• **INFORMATION SHOWN**:
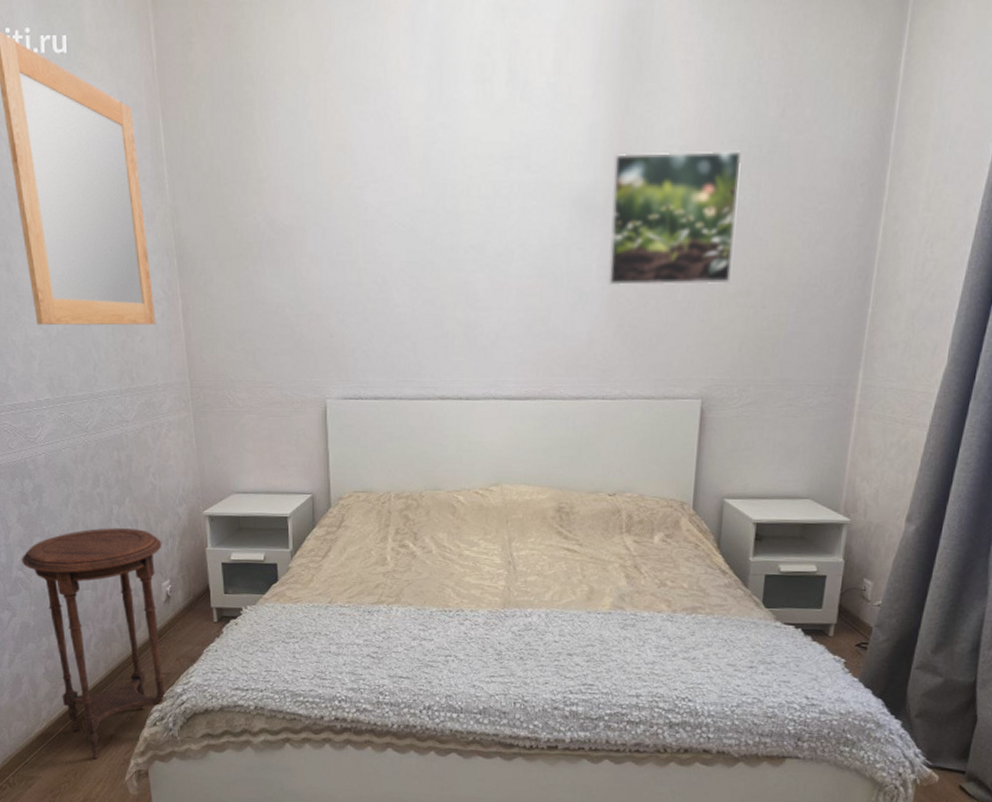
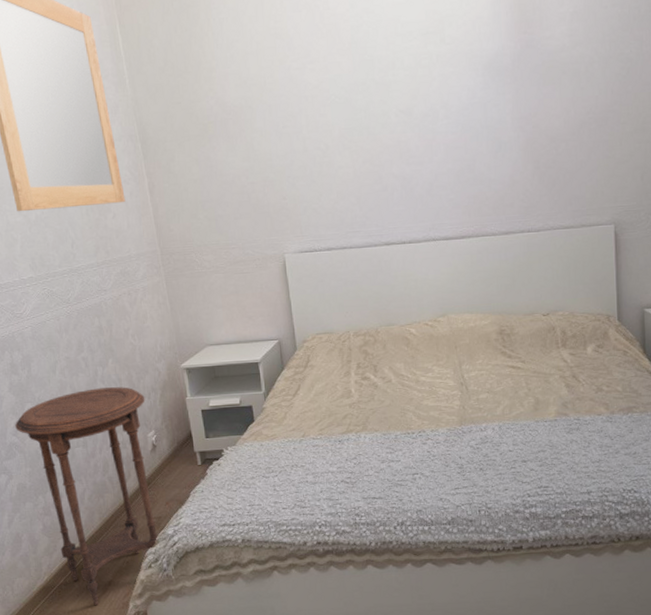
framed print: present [608,150,743,286] -> none [516,12,627,134]

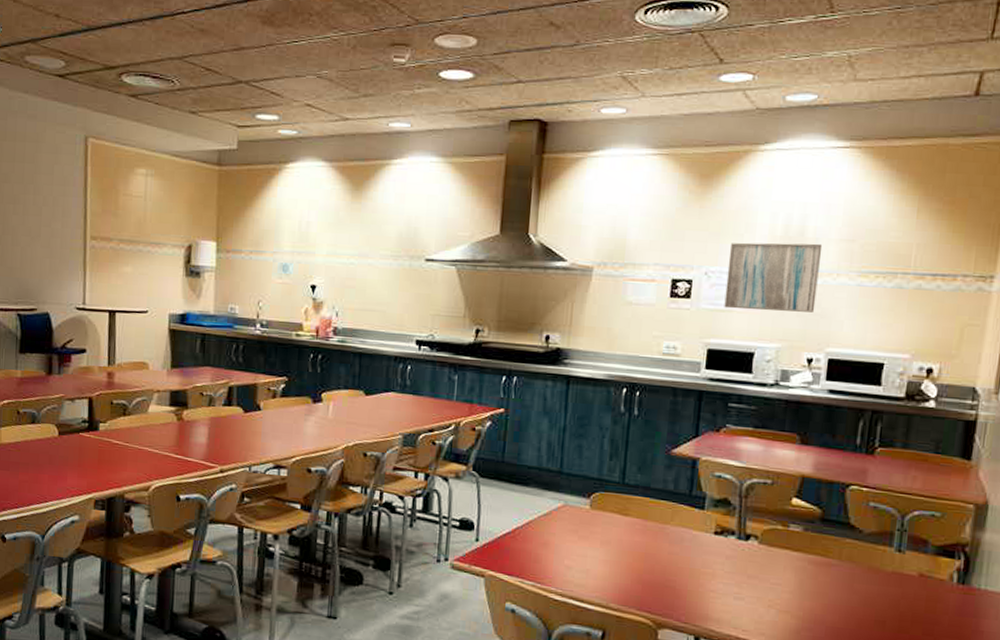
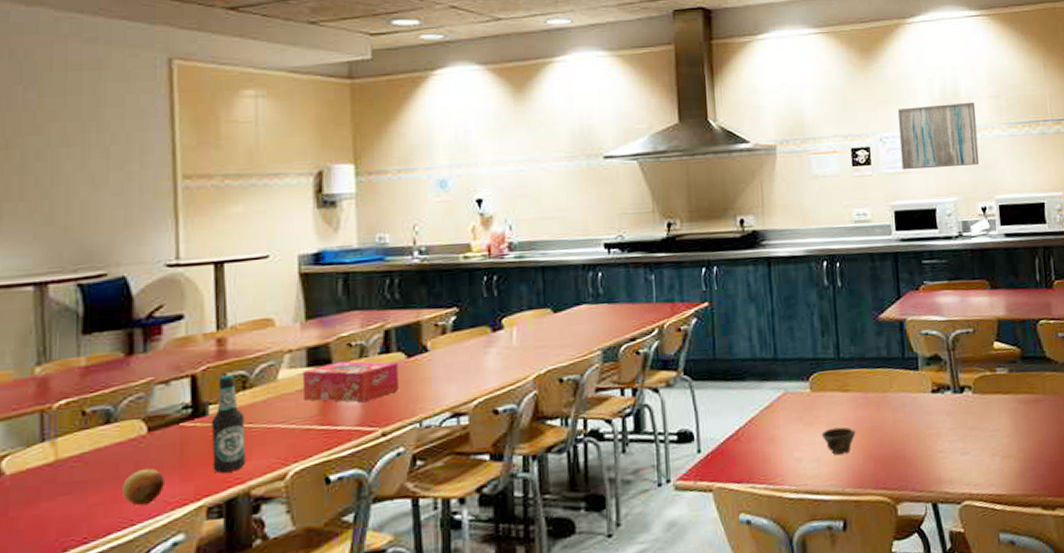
fruit: none [41,462,69,490] -> present [122,469,166,507]
bottle: none [100,402,124,477] -> present [211,375,247,474]
tissue box: none [165,406,237,443] -> present [302,361,398,403]
cup: none [594,546,629,573] -> present [821,427,856,455]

• **TASK PROMPT**: Pictures must not appear in the copy, which must otherwise match the listing exactly.

• **EXERCISE RESPONSE**:
framed print: present [608,150,743,286] -> none [516,12,627,134]

fruit: none [41,462,69,490] -> present [122,469,166,507]
bottle: none [100,402,124,477] -> present [211,375,247,474]
tissue box: none [165,406,237,443] -> present [302,361,398,403]
cup: none [594,546,629,573] -> present [821,427,856,455]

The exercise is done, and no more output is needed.